_YOUR INSTRUCTIONS_:
When the line containing "can’t provide substantiation, his" appears in the data below, begin copying there and stop only after the line containing "utton when done.".

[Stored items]
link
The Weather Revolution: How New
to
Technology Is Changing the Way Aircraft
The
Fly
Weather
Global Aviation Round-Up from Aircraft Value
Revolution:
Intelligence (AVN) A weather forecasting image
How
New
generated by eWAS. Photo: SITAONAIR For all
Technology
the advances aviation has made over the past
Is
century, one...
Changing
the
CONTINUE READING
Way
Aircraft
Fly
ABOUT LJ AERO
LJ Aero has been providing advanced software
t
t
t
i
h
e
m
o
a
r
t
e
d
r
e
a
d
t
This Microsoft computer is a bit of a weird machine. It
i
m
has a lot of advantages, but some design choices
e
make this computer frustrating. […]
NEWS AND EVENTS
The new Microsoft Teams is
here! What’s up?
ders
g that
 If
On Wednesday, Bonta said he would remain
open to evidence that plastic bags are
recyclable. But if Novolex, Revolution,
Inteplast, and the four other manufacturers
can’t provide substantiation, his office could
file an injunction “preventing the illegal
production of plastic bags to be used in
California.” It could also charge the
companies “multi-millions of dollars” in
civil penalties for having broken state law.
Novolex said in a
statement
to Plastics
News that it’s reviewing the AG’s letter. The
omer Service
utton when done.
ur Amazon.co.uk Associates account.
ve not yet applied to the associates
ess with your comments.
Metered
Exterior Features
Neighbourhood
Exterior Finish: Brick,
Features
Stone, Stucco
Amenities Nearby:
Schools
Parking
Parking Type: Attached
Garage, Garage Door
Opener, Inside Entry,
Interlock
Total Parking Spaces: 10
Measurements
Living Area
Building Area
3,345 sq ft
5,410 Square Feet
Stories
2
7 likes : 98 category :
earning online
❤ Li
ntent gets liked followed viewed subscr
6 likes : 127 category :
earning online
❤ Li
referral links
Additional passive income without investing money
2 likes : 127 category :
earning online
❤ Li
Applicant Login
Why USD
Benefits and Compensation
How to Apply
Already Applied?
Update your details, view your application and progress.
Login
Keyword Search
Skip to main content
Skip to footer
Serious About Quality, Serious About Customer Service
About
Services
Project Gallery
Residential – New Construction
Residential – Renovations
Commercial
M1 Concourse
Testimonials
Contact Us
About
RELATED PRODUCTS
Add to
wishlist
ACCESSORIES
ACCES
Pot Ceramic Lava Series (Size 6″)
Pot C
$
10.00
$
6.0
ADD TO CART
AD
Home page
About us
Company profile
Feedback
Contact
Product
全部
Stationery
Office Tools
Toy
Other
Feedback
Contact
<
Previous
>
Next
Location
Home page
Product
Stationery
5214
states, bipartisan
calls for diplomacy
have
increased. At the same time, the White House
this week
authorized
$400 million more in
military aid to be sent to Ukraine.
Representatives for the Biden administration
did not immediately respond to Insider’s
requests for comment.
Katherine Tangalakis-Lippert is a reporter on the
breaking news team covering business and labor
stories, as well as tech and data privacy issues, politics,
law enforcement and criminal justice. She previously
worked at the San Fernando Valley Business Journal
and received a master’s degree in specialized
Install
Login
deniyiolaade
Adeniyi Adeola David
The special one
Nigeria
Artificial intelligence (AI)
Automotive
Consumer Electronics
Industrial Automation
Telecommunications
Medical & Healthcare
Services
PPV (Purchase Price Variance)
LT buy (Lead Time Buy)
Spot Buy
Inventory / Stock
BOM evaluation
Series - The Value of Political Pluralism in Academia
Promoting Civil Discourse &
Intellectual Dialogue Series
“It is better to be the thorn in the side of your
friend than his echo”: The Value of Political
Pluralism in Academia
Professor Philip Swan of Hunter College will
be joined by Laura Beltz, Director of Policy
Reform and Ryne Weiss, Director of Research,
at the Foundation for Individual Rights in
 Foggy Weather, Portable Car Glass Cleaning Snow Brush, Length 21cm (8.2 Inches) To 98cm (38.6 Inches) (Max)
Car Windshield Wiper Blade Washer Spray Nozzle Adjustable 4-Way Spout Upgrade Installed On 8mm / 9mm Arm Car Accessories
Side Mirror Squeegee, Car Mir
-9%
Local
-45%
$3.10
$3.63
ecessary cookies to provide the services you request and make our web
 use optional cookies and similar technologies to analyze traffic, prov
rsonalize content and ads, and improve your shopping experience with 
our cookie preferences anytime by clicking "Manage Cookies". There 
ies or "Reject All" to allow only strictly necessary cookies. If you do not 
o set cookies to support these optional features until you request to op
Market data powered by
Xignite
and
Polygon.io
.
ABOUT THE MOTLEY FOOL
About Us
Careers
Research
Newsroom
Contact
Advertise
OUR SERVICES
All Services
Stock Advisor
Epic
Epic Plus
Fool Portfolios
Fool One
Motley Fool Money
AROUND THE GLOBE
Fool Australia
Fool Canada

_RESULT OF THE EXERCISE_:
can’t provide substantiation, his office could
file an injunction “preventing the illegal
production of plastic bags to be used in
California.” It could also charge the
companies “multi-millions of dollars” in
civil penalties for having broken state law.
Novolex said in a
statement
to Plastics
News that it’s reviewing the AG’s letter. The
omer Service
utton when done.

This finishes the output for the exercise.